▶ INPUT DATA
+-------+

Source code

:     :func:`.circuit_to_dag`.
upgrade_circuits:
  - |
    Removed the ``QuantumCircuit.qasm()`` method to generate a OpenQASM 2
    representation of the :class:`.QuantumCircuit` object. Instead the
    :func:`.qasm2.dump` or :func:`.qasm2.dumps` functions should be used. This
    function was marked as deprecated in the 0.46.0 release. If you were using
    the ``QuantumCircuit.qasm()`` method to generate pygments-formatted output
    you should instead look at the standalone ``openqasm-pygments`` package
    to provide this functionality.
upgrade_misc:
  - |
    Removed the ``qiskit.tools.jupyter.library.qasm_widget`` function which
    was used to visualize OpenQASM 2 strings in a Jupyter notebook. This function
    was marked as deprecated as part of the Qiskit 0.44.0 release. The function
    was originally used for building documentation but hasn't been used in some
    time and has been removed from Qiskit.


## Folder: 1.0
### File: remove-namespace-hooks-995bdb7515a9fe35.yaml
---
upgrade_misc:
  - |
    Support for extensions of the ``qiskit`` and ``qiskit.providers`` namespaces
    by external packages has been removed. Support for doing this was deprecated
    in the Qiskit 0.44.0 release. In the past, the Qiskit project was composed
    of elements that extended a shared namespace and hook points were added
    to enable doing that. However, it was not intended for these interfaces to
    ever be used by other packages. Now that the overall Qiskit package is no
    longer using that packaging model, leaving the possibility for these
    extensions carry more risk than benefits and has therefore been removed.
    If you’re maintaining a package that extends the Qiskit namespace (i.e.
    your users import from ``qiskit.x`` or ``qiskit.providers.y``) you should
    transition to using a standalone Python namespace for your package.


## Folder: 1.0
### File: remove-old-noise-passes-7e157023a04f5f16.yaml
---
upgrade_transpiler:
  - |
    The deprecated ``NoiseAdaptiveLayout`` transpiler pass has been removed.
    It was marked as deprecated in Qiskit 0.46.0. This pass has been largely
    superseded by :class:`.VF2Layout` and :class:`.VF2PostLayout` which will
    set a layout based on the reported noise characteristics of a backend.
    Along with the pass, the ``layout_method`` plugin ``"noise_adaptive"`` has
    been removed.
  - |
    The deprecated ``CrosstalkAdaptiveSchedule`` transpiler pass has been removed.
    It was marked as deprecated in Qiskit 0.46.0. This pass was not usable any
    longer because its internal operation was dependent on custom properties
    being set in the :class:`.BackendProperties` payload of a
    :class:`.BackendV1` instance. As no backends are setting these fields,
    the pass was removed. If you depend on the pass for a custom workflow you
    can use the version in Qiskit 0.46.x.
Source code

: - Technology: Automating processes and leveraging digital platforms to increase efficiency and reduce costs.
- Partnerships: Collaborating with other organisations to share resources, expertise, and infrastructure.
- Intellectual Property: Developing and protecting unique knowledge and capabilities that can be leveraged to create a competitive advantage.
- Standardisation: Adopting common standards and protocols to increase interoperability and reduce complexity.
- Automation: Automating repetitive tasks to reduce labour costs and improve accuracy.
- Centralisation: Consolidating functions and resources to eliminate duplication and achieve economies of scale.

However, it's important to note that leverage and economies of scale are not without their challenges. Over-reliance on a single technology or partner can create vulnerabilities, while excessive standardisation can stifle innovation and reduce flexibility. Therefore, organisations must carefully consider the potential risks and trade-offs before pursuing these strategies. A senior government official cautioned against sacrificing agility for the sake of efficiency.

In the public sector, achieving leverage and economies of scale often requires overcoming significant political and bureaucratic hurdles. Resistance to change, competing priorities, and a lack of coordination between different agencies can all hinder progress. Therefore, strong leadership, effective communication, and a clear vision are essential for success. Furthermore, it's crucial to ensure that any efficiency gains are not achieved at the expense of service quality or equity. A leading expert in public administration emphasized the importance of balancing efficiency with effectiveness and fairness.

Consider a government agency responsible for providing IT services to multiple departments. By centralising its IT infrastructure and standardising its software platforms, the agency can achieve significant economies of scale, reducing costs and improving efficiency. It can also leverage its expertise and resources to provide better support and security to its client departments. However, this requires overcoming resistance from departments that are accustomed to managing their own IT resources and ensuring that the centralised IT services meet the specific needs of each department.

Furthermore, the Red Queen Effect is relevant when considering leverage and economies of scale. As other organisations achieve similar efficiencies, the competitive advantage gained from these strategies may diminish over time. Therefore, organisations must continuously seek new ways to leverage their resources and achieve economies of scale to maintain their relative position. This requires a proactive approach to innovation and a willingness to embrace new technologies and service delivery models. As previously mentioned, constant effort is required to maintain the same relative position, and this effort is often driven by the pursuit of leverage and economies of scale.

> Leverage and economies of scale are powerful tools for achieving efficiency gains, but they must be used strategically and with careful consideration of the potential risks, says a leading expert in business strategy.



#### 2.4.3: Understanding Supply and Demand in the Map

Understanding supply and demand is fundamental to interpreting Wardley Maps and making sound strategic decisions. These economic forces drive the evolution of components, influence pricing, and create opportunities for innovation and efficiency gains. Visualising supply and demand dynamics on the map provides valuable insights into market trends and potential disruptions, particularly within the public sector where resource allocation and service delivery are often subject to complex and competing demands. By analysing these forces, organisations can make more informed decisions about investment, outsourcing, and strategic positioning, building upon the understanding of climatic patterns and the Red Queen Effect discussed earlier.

+-------+

▶ WHAT YOU NEED TO DO
Using the entries shown above, reproduce verbatim the lines from the line bearing "be used. This" to the line bearing "If you’re maintaining", inclusive.

▶ TASK ANSWER
    :func:`.qasm2.dump` or :func:`.qasm2.dumps` functions should be used. This
    function was marked as deprecated in the 0.46.0 release. If you were using
    the ``QuantumCircuit.qasm()`` method to generate pygments-formatted output
    you should instead look at the standalone ``openqasm-pygments`` package
    to provide this functionality.
upgrade_misc:
  - |
    Removed the ``qiskit.tools.jupyter.library.qasm_widget`` function which
    was used to visualize OpenQASM 2 strings in a Jupyter notebook. This function
    was marked as deprecated as part of the Qiskit 0.44.0 release. The function
    was originally used for building documentation but hasn't been used in some
    time and has been removed from Qiskit.


## Folder: 1.0
### File: remove-namespace-hooks-995bdb7515a9fe35.yaml
---
upgrade_misc:
  - |
    Support for extensions of the ``qiskit`` and ``qiskit.providers`` namespaces
    by external packages has been removed. Support for doing this was deprecated
    in the Qiskit 0.44.0 release. In the past, the Qiskit project was composed
    of elements that extended a shared namespace and hook points were added
    to enable doing that. However, it was not intended for these interfaces to
    ever be used by other packages. Now that the overall Qiskit package is no
    longer using that packaging model, leaving the possibility for these
    extensions carry more risk than benefits and has therefore been removed.
    If you’re maintaining a package that extends the Qiskit namespace (i.e.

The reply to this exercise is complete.